Ролф бросил на меня пристальный взгляд.
— О боги, на тебе новый камзол! Стало быть, она мастерица шить?
— Возможно, — отвечал я. — Я ее за этим занятием ни разу не видел и не могу судить. А камзол мне сшил портной из Флауэрдью.
Тут мы достигли ровной лужайки перед домом.
— Розы! — воскликнул он. — Я вижу длинный ряд свежепосаженных роз! Ого, да здесь еще и беседка, увитая плющом! И скамейка под орехом-пеканом! С каких это пор ты, Рэйф, занялся садоводством?
— Это все Дикон. Старается доставить удовольствие моей госпоже.
— Которая не шьет, не готовит и не трудится в саду? Что же она делает?
— Срывает эти розы, — ответил я. — Входи, Джон.
Когда мы вошли, он изумленно огляделся, вскричал:
— Приют Акразии![29] Право, Рэйф, ты новый Гюйон! — и рассмеялся.

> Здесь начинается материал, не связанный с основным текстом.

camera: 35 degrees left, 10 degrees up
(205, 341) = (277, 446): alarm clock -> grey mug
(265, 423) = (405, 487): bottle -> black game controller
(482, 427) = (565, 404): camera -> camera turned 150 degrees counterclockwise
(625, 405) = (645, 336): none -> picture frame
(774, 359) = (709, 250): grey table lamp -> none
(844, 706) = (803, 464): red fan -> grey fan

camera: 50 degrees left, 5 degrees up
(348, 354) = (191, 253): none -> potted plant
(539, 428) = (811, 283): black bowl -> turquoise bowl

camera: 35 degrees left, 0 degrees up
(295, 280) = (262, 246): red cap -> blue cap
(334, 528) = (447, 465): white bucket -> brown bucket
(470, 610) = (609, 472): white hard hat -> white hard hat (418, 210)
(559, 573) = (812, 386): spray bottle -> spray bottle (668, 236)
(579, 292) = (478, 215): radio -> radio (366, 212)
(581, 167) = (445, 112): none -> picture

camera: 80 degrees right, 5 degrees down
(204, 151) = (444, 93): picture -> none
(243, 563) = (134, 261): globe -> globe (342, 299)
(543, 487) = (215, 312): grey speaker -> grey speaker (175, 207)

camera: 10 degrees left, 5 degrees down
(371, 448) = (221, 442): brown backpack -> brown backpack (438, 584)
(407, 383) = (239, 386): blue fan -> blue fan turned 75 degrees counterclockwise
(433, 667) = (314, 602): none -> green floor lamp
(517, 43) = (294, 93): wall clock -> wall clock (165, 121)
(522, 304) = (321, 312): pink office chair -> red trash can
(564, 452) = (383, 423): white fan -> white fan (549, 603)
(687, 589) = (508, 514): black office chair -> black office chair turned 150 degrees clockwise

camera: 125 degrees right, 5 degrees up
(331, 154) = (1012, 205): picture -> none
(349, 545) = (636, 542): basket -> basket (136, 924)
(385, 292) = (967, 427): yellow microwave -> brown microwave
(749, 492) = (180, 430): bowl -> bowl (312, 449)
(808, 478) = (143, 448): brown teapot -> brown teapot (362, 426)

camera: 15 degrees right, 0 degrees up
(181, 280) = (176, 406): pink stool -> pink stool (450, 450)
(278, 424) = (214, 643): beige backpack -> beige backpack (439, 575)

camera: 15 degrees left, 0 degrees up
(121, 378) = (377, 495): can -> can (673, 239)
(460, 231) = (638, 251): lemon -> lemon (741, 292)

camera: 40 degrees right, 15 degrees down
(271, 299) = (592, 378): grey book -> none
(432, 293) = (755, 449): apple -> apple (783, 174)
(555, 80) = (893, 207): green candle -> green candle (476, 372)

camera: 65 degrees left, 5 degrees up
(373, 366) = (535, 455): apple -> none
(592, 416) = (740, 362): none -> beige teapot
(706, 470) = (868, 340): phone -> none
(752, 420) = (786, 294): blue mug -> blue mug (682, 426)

День клонился к вечеру, в раскрытую дверь лились косые лучи солнца, рисуя золотые полоски на полу и стенах. И то и другое изменилось неузнаваемо: темное сучковатое дерево исчезло под ковром из папоротника и душистых листьев дикого винограда с глянцевитой зеленью, усыпанной лиловыми ягодами. И всюду стояли цветы: лиловые, красные, желтые. При нашем появлении женщина, сидевшая дотоле у камина, встала.
— Силы небесные! — вскричал Ролф. — Неужто тебя угораздило взять в жены арапку?
— Это Анджела, она из здешних негров, — сказал я. — Я купил ее на днях у Уильяма Пирса. Мистрис Перси пожелала иметь служанку.
Негритянка (в то время таких женщин в Виргинии было всего пять) глядела на нас, вращая большими глазами. Она немного понимала по-испански, и я, обратившись к ней на этом языке, велел найти хозяйку и сообщить ей, что мы, мой гость и я, ждем ее. Когда служанка ушла, я поставил на стол кожаную посудину с элем, и мы с Ролфом сели, чтобы его распить. Если бы в то время я был расположен смеяться, обескураженное выражение на его лице могло бы доставить мне отличный повод. На столе стоял кувшин с цветами, рядом лежало несколько мелких вещиц. Он взял одну из них.